After an initial recording, the material goes through a few phases of editing and tinkering, with Castello and Rubiera "overstuffing basic tracks with additional and increasingly exotic performers," followed by a series of editorial check-ins by Castello over the course of a few months. And all of that dub-style studio trickery, alongside already dense songwriting, explains the group's signature, disorienting pop wallop.

"That's why [our recordings] sound so peculiar and unlike the live performances," Castello adds. "This split [with Ice Cream] is our most radically edited. The original performances were shaped, warped, crunked, screwed, scissored, and hardly resemble the originals at all. Always a nice surprise for the rest of the band."

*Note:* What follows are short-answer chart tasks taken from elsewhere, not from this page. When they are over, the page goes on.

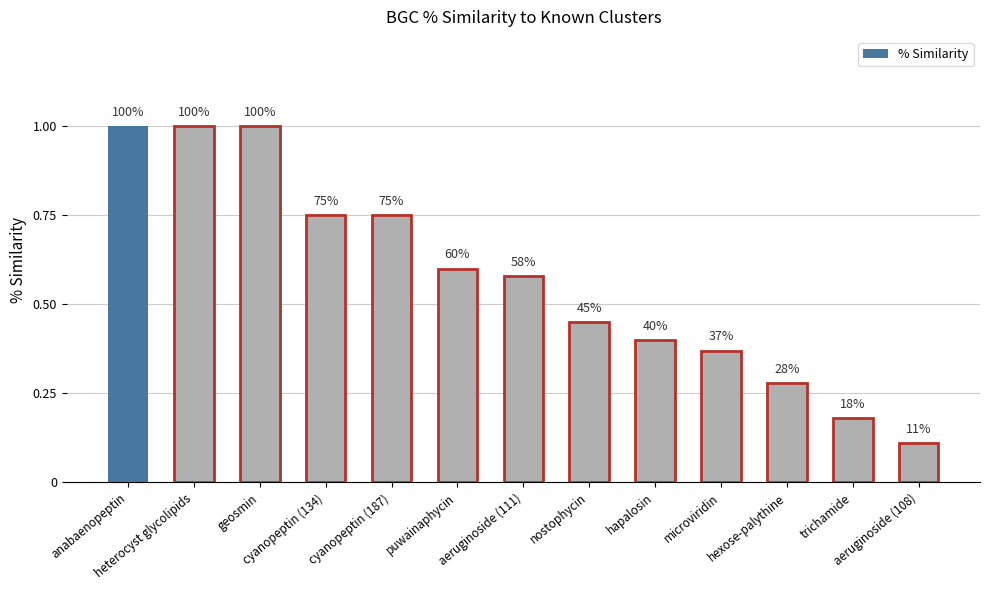

The value at heterocyst glycolipids is 1.6. True or false?

False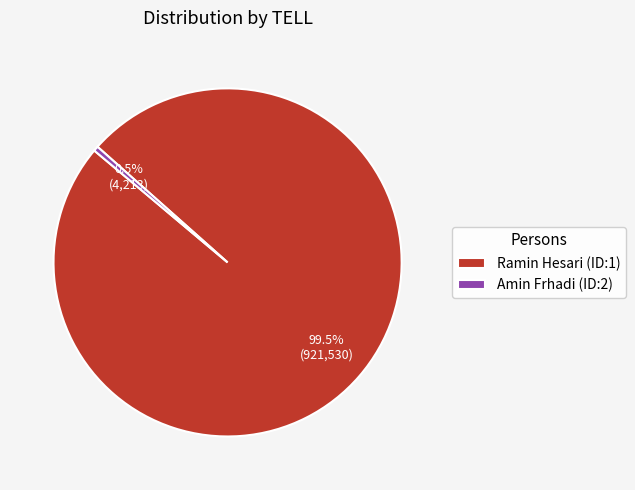

Rank the categories by value from highest to lowest.

Ramin Hesari (ID:1), Amin Frhadi (ID:2)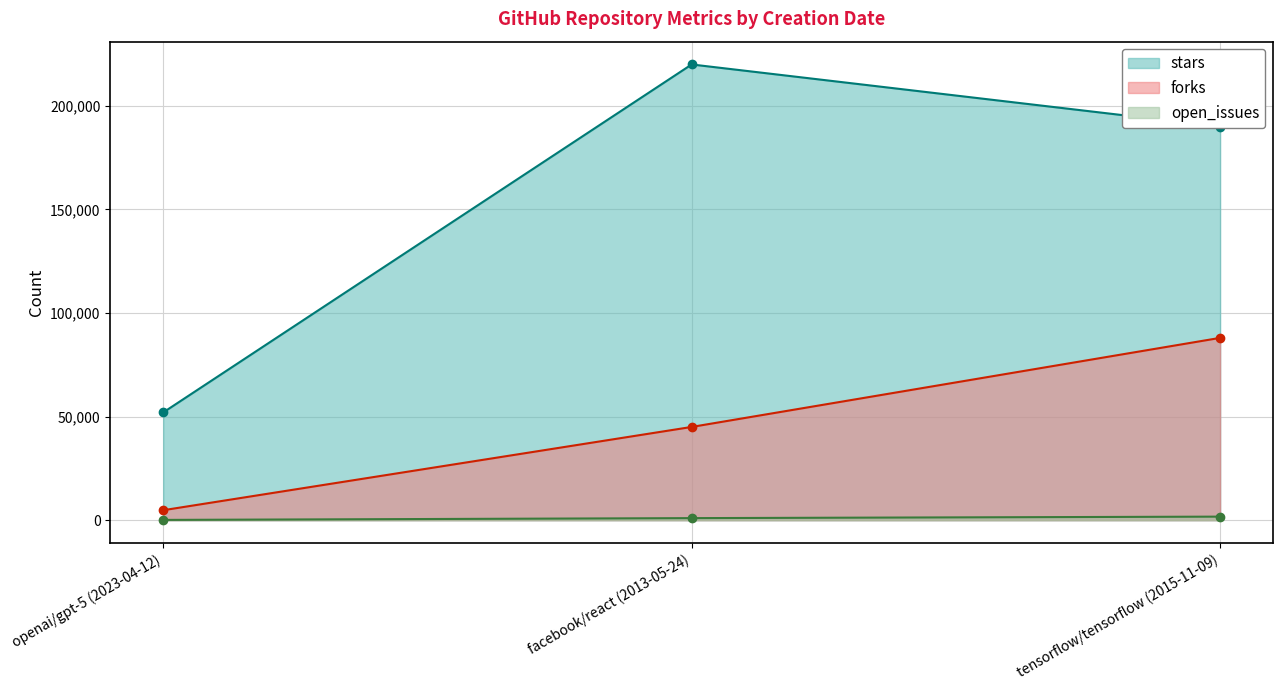

What are all the series names shown in the legend?

stars, forks, open_issues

Ice Cream's story, meanwhile, is much briefer and considerably less complex. The band came together two years ago over an appetite for its namesake. "I was really hungry and without money one night," vocalist Justin Anthony Rivers recounts. "I had a long walk [to the store], and all I could think about was how I wanted ice cream." The First-World irony of craving junk food when you're hungry struck Rivers as potent, and he suddenly knew what he would call his new band.

Featuring Tomas Kennedy on guitar, Alexander Lashley on bass, Joel Gutman on drums, and Roy Neil Hunter on MPC2000XL, Ice Cream is all about dark, meandering tuneage. "Doom pop," Gutman explains. "It's pretty self-explanatory." According to the band's members, they have been described as "the Satanic Strokes" and "like the Doors." And both comparisons are true, for the band fuses gloomy '60s psych jangle with '00s reverb-heavy nursery-rhyme-style moaning.

"I tell my relatives that Ice Cream is a rock 'n' roll band," Kennedy says. "My uncle approves." And such approval is cross-generational, as Ice Cream slowly emerges as the premier act in a late-teens to early-20s music scene comprising youthful scenesters with an Internet's worth of savvy, pairing an appreciation for classic rock with more contemporary, digital-era stylistics.

At an all-ages venue such as the Warehaus, Ice Cream will pack the place to capacity and leave the audience drenched in buckets of sweat. But the crowd is young enough to have never experienced Animal Tropical in any of its previous incarnations. In fact, only a few members of Ice Cream ever saw the Southernaires take the stage and only one of them experienced Pygmy.

So it's only natural to wonder: Why, almost a decade after its start, is Animal Tropical joining forces with a band that doesn't share its history, fan base, or core sound? As Castello declares, "rock 'n' roll" is "youthful business" and "pairing with boys with an appetite for destruction seemed the shrewd way to stay legit."